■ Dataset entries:

+===+

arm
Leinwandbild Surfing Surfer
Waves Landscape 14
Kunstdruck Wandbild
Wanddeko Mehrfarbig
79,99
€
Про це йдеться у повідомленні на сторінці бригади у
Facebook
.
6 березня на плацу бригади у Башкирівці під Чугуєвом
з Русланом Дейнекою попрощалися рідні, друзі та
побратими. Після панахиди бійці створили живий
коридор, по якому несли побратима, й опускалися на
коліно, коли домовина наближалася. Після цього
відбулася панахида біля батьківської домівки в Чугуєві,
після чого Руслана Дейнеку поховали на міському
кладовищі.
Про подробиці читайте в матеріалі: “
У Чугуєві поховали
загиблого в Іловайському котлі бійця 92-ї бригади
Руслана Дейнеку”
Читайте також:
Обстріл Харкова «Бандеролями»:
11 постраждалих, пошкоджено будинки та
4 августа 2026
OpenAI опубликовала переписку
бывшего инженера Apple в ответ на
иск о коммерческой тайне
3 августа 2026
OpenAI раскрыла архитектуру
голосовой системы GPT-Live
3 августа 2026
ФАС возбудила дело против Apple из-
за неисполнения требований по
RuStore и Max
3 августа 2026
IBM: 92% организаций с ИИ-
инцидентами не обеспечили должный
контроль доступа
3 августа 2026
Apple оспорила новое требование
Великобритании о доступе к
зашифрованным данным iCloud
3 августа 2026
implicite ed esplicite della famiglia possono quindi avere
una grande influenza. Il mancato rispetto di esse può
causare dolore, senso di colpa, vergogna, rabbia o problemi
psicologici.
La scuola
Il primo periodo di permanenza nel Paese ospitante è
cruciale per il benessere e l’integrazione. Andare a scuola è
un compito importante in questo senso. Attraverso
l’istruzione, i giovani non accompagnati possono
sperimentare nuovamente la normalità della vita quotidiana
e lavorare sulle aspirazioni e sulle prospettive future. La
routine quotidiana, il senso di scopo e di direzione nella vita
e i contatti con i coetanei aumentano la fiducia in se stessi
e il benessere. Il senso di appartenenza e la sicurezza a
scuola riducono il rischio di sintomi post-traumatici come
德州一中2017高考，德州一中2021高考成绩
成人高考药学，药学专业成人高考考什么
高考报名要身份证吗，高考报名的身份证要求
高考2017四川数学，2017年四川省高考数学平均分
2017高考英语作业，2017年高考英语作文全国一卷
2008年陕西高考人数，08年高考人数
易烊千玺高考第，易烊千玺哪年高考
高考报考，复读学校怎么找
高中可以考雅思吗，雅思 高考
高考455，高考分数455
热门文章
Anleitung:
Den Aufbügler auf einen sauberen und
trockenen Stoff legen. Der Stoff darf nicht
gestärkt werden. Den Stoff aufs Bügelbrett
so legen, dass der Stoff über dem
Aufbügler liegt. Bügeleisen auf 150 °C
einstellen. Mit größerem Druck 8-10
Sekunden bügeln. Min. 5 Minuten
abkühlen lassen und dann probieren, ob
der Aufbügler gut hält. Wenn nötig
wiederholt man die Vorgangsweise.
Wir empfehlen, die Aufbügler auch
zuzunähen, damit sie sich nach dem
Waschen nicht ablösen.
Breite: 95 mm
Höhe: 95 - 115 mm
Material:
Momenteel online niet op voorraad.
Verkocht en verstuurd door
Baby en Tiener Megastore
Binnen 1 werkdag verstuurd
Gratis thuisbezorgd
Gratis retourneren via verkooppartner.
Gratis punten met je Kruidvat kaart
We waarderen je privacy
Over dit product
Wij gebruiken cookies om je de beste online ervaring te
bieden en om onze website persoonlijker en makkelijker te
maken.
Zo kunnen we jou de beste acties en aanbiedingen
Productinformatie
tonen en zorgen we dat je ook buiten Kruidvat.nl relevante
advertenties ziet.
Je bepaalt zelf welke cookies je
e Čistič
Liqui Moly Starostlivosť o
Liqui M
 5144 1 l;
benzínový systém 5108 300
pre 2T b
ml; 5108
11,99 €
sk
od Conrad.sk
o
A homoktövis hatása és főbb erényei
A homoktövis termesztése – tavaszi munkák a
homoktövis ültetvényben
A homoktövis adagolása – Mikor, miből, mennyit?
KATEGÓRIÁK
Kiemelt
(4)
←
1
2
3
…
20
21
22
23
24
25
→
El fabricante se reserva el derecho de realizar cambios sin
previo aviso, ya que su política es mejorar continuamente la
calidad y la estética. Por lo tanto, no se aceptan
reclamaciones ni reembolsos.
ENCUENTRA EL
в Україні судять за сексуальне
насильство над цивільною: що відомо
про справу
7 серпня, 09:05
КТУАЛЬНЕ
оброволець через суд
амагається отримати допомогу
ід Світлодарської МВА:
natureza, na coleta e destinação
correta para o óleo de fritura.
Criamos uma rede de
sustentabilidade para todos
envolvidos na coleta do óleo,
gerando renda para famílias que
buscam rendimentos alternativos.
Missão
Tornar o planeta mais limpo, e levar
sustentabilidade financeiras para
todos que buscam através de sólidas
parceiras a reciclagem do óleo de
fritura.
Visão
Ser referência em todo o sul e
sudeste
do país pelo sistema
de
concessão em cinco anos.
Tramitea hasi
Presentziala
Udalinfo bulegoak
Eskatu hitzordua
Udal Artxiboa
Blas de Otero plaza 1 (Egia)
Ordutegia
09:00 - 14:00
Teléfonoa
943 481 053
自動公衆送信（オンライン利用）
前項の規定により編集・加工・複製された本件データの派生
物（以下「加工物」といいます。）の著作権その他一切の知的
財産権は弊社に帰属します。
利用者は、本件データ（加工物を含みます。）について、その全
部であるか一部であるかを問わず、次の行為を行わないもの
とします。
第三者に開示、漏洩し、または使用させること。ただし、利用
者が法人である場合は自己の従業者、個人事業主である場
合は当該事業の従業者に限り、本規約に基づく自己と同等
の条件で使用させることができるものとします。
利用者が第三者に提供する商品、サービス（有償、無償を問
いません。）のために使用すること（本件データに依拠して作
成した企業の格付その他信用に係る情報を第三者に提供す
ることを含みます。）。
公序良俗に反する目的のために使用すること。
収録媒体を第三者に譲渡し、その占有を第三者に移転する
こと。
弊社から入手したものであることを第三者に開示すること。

+===+

Which of the lines above contain the string "legen"? List each of them.

trockenen Stoff legen. Der Stoff darf nicht
so legen, dass der Stoff über dem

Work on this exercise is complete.